ASSE, U.S. Chamber, NAM Support DOL's Risk Management Rule
Other safety and health associations the proposal or DOL's method of enacting it.
The flurry of comments posted Monday and Tuesday in response to the Labor Department's proposed change in OSHA and MSHA risk assessments for health standards include one major surprise: ASSE's president, Warren K. Brown, completely supports the proposal. AIHA, ACOEM, ORC Worldwide, major unions, and some public health professors oppose it entirely or oppose the way DOL has gone about making the change, but Brown's Sept. 29 comment simply says DOL is right to increase transparency of health rulemakings and to give regulated parties more opportunity to review and object to an exposure requirement.
Brown did not go as far as the National Association of Manufacturers, whose director of Employment and Labor Policy, Keith Smith, urged DOL in his comments to apply the change to safety standards, as well.

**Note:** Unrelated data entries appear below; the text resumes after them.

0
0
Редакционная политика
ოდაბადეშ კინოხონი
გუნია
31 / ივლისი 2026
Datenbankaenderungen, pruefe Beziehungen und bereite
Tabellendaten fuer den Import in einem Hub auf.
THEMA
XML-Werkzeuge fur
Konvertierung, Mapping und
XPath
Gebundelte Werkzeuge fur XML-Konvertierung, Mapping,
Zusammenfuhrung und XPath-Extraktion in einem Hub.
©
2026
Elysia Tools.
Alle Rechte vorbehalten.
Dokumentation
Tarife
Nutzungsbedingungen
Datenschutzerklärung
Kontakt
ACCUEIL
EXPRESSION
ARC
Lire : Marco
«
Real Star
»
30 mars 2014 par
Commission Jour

Opponents such as the Steelworkers union and AFSCME contend the proposal will delay new or revised exposure standards by requiring an ANPRM in every case, requiring industry-by-industry evidence of working life exposures, and may require starting from scratch on standards that have been in development for years. Proponents such as the U.S. Chamber of Commerce say the resulting process of enacting health standards would be much better. "Not only is this proposal well reasoned, necessary, and overdue, but the Department should be commended for its approach to implementing it," wrote Randel K. Johnson, Chamber vice president of Labor, Immigration & Employee Benefits and Marc Freedman, director of Labor Law Policy.